Hacker News new | ask | show | jobs
by inteoryx 1588 days ago
I had a similar intuition and graphed unique words per year while writing this. I found, surprisingly, that actually the reverse was true. Unique words per year go up, even as diversity goes down. Another finding that may explain this is that the articles get longer as time goes on - so a simple unique word count may just increase as a function of the authors using more words. There is a period in the late 80's to early 90's where average word counts per article nearly double. I'd speculate that this is about the time The Crimson switched to using computers or good word processing or something that made writing articles easier.

A graph that may get to the heart of your question is something like "Unique word percentage over time" or maybe "What percentage of articles use unique words".

2 comments

> Unique words per year go up, even as diversity goes down. Another finding that may explain this is that the articles get longer as time goes on - so a simple unique word count may just increase as a function of the authors using more words.

You'd probably see the same effect if the articles don't get any longer, but more of them get written every year. Unique word count will always go up with words produced, even if most words produced are formulaic boilerplate.

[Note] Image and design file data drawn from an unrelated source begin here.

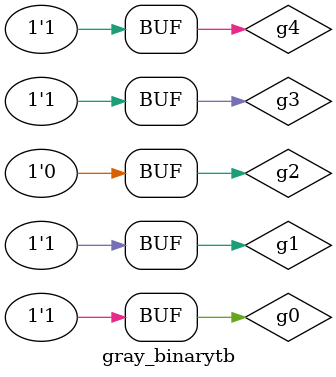
<source format=v>
`timescale 1ns / 1ps


module gray_binarytb();
reg g4,g3,g2,g1,g0;
wire b4,b3,b2,b1,b0;
gray_binary uut(.g4(g4),.g3(g3),.g2(g2),.g1(g1),.g0(g0),
.b4(b4),.b3(b3),.b2(b2),.b1(b1),.b0(b0));
initial begin
{g4,g3,g2,g1,g0}=5'b11011;
#10;
end
endmodule

</source>
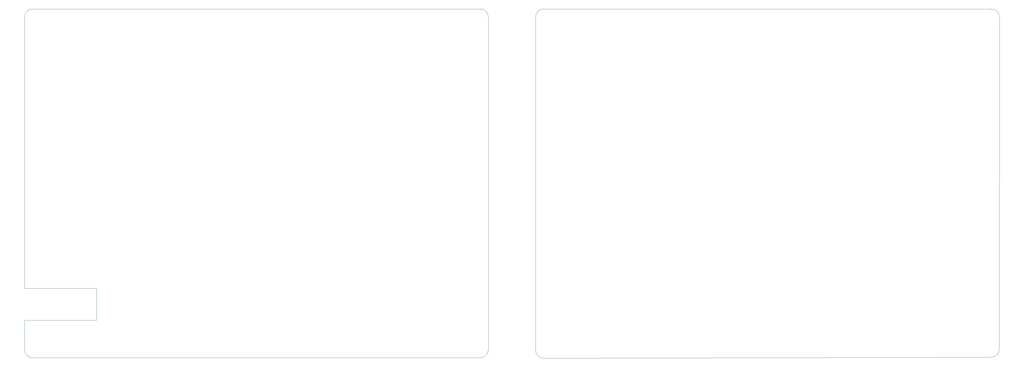
<source format=gbr>
%TF.GenerationSoftware,KiCad,Pcbnew,(7.0.0-0)*%
%TF.CreationDate,2023-03-05T22:08:41+09:00*%
%TF.ProjectId,11111_pcb,31313131-315f-4706-9362-2e6b69636164,rev?*%
%TF.SameCoordinates,Original*%
%TF.FileFunction,Profile,NP*%
%FSLAX46Y46*%
G04 Gerber Fmt 4.6, Leading zero omitted, Abs format (unit mm)*
G04 Created by KiCad (PCBNEW (7.0.0-0)) date 2023-03-05 22:08:41*
%MOMM*%
%LPD*%
G01*
G04 APERTURE LIST*
%TA.AperFunction,Profile*%
%ADD10C,0.100000*%
%TD*%
G04 APERTURE END LIST*
D10*
X175303949Y-133920049D02*
G75*
G03*
X177843949Y-131380000I-49J2540049D01*
G01*
X33020000Y-133920000D02*
X175303949Y-133920000D01*
X195380000Y-134020000D02*
X337663949Y-133720000D01*
X53340000Y-121920000D02*
X30500000Y-121920000D01*
X340242000Y-25400000D02*
G75*
G03*
X337701974Y-22860000I-2540000J0D01*
G01*
X30500000Y-121920000D02*
X30480000Y-131380000D01*
X340241974Y-25400000D02*
X340203949Y-131180000D01*
X33020000Y-22860000D02*
G75*
G03*
X30480000Y-25400000I0J-2540000D01*
G01*
X192840000Y-131480000D02*
G75*
G03*
X195380000Y-134020000I2540000J0D01*
G01*
X30480000Y-131380000D02*
G75*
G03*
X33020000Y-133920000I2540000J0D01*
G01*
X337663949Y-133720049D02*
G75*
G03*
X340203949Y-131180000I-49J2540049D01*
G01*
X195418025Y-22856000D02*
X337701974Y-22860000D01*
X192840000Y-131480000D02*
X192878025Y-25396000D01*
X177843949Y-25396051D02*
X177843949Y-131380000D01*
X30500000Y-111760000D02*
X53360000Y-111760000D01*
X177843949Y-25396051D02*
G75*
G03*
X175303949Y-22856051I-2540049J-49D01*
G01*
X53360000Y-111760000D02*
X53340000Y-121920000D01*
X30480000Y-25400000D02*
X30500000Y-111760000D01*
X195418025Y-22856025D02*
G75*
G03*
X192878025Y-25396000I-25J-2539975D01*
G01*
X33020000Y-22860000D02*
X175303949Y-22856051D01*
M02*

</source>
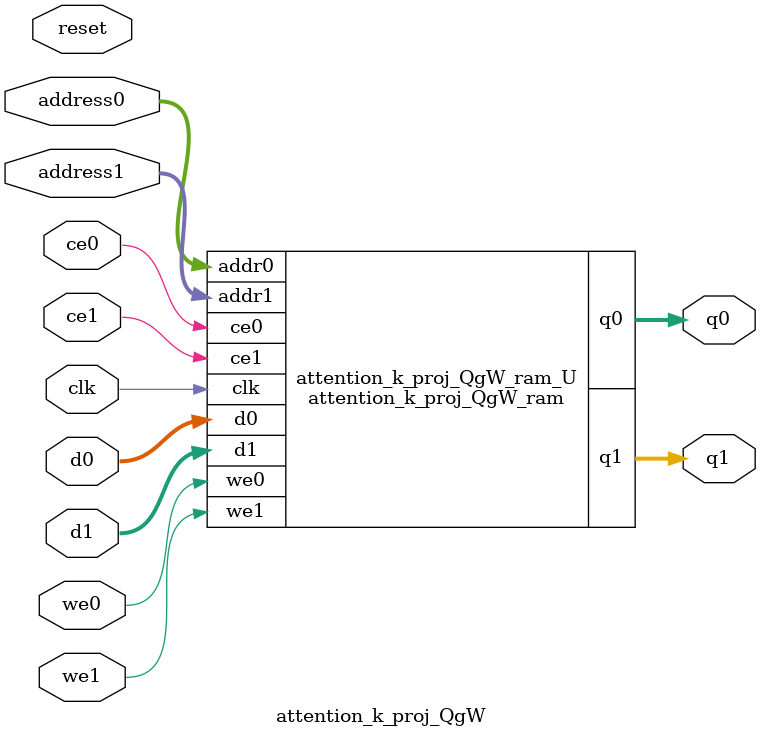
<source format=v>
`timescale 1 ns / 1 ps
module attention_k_proj_QgW_ram (addr0, ce0, d0, we0, q0, addr1, ce1, d1, we1, q1,  clk);

parameter DWIDTH = 40;
parameter AWIDTH = 4;
parameter MEM_SIZE = 16;

input[AWIDTH-1:0] addr0;
input ce0;
input[DWIDTH-1:0] d0;
input we0;
output reg[DWIDTH-1:0] q0;
input[AWIDTH-1:0] addr1;
input ce1;
input[DWIDTH-1:0] d1;
input we1;
output reg[DWIDTH-1:0] q1;
input clk;

(* ram_style = "block" *)reg [DWIDTH-1:0] ram[0:MEM_SIZE-1];




always @(posedge clk)  
begin 
    if (ce0) begin
        if (we0) 
            ram[addr0] <= d0; 
        q0 <= ram[addr0];
    end
end


always @(posedge clk)  
begin 
    if (ce1) begin
        if (we1) 
            ram[addr1] <= d1; 
        q1 <= ram[addr1];
    end
end


endmodule

`timescale 1 ns / 1 ps
module attention_k_proj_QgW(
    reset,
    clk,
    address0,
    ce0,
    we0,
    d0,
    q0,
    address1,
    ce1,
    we1,
    d1,
    q1);

parameter DataWidth = 32'd40;
parameter AddressRange = 32'd16;
parameter AddressWidth = 32'd4;
input reset;
input clk;
input[AddressWidth - 1:0] address0;
input ce0;
input we0;
input[DataWidth - 1:0] d0;
output[DataWidth - 1:0] q0;
input[AddressWidth - 1:0] address1;
input ce1;
input we1;
input[DataWidth - 1:0] d1;
output[DataWidth - 1:0] q1;



attention_k_proj_QgW_ram attention_k_proj_QgW_ram_U(
    .clk( clk ),
    .addr0( address0 ),
    .ce0( ce0 ),
    .we0( we0 ),
    .d0( d0 ),
    .q0( q0 ),
    .addr1( address1 ),
    .ce1( ce1 ),
    .we1( we1 ),
    .d1( d1 ),
    .q1( q1 ));

endmodule


</source>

One nice thing about getting feedback is learning all of the additional stuff I should have included in the blog post. I did look at number of articles per year, and it fluctuates, but there isn't a huge change across the century, and the change goes up and down. Total words, on the other hand, does trend up and goes up faster more recently.
Maybe you should just crop the same number of words from the start of each article, and take the same number of articles from each year by random sampling. That would make things easier to compare.